Examine most changed features

It can also be helpful to understand what features may have changed the most. scCustomize provides the function CellBender_Feature_Diff to determine changes in features. This will return a data.frame with rowSums for each feature, the difference in each feature, and the percent change of each feature.
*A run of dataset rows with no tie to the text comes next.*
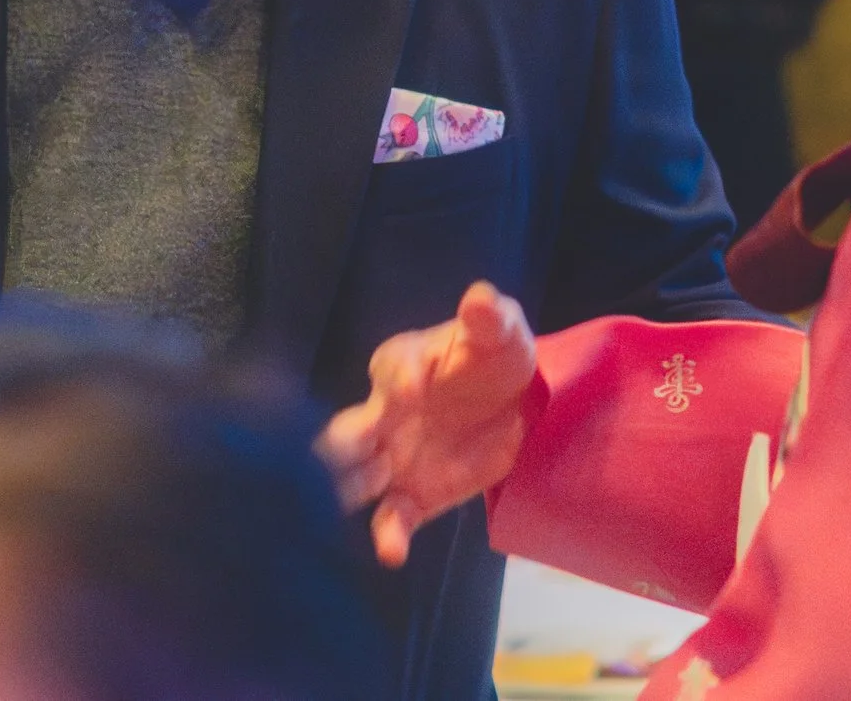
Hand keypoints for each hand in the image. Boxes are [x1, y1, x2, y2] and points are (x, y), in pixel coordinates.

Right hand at [318, 282, 537, 566]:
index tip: (411, 392)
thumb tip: (480, 298)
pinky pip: (392, 516)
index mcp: (402, 364)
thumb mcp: (501, 330)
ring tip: (334, 508)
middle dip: (341, 444)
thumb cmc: (496, 356)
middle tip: (335, 457)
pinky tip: (391, 552)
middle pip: (351, 429)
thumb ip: (489, 316)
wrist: (517, 406)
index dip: (398, 379)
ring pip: (357, 477)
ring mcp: (394, 457)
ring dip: (346, 491)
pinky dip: (388, 534)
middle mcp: (385, 412)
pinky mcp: (414, 495)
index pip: (391, 368)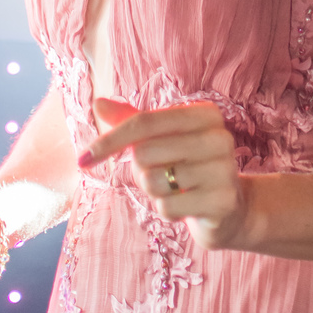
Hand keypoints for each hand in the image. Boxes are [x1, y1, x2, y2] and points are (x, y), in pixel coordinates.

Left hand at [82, 98, 246, 251]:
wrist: (229, 206)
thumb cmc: (188, 166)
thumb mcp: (162, 140)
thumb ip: (133, 121)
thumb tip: (99, 102)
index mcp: (206, 114)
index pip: (143, 121)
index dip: (109, 140)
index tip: (82, 159)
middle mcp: (220, 137)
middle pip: (145, 152)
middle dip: (141, 170)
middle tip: (162, 174)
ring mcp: (225, 169)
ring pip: (153, 181)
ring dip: (154, 191)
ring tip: (176, 189)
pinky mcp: (223, 200)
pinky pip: (167, 206)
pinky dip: (167, 210)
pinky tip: (186, 205)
feature_diff <- CellBender_Feature_Diff(seurat_object = dual_seurat, raw_assay = "RAW", cell_bender_assay = "RNA")
Raw_Counts CellBender_Counts Count_Diff Pct_Diff
Gm42418 256834 3198 253636 98.75484
Uqcr11 1315 20 1295 98.47909
Gm48099 277 5 272 98.19495
Tmsb4x 6010 116 5894 98.06988
Rps21 2597 61 2536 97.65114

Plot feature differences

In addition to returning the data.frame it can be useful to visually examine the changes/trends after running CellBender. The function CellBender_Diff_Plot takes the data.frame from CellBender_Feature_Diff as input and plots the results.

Optional Parameters

  • pct_diff_threshold plot genes that exhibit a change equal to or greater than this threshold.
  • num_features instead of plotting genes above a threshold simply plot the top X changed genes.
  • num_labels change how many genes are labeled.
  • label logical, whether or not to label features.
  • custom_labels specify vector of specific features to label.
p1 <- CellBender_Diff_Plot(feature_diff_df = feature_diff)
p2 <- CellBender_Diff_Plot(feature_diff_df = feature_diff, pct_diff_threshold = 50)
p3 <- CellBender_Diff_Plot(feature_diff_df = feature_diff, num_features = 500, pct_diff_threshold = NULL)
p4 <- CellBender_Diff_Plot(feature_diff_df = feature_diff, num_labels = 10)
p5 <- CellBender_Diff_Plot(feature_diff_df = feature_diff, label = F)
p6 <- CellBender_Diff_Plot(feature_diff_df = feature_diff, custom_labels = "Gm48099")

wrap_plots(p1, p2, p3, p4, p5, p6, ncol = 2)

Dual Assay Plotting

For Cell Bender especially, but also potentially for other assays as well, it can be helpful during analysis to plot the corrected and uncorrected counts for given feature. scCustomize contains function FeaturePlot_DualAssay() to make easy.

Users just need to supply the names of the two assays to plot and the features. NOTE: Make sure both assays have been normalized before plotting. The function will attempt to check and make sure both assays have been normalized but has not been tested in all scenarios.

Example Plotting

For this example I’m using unpublished single nucleus RNA dataset from mouse cortex and have subsetted the astrocytes.

Ambient RNA gene

First let’s plot gene that represents ambient RNA as it’s restricted in expression to neurons (synaptic gene). If Cell Bender has worked well we expect that expression of this gene will be very different between the two assays.

Non-Ambient RNA gene

Now let’s plot normally astrocyte restricted gene. If Cell Bender has worked well we expect that expression of this gene shouldn’t be very different between the two assays.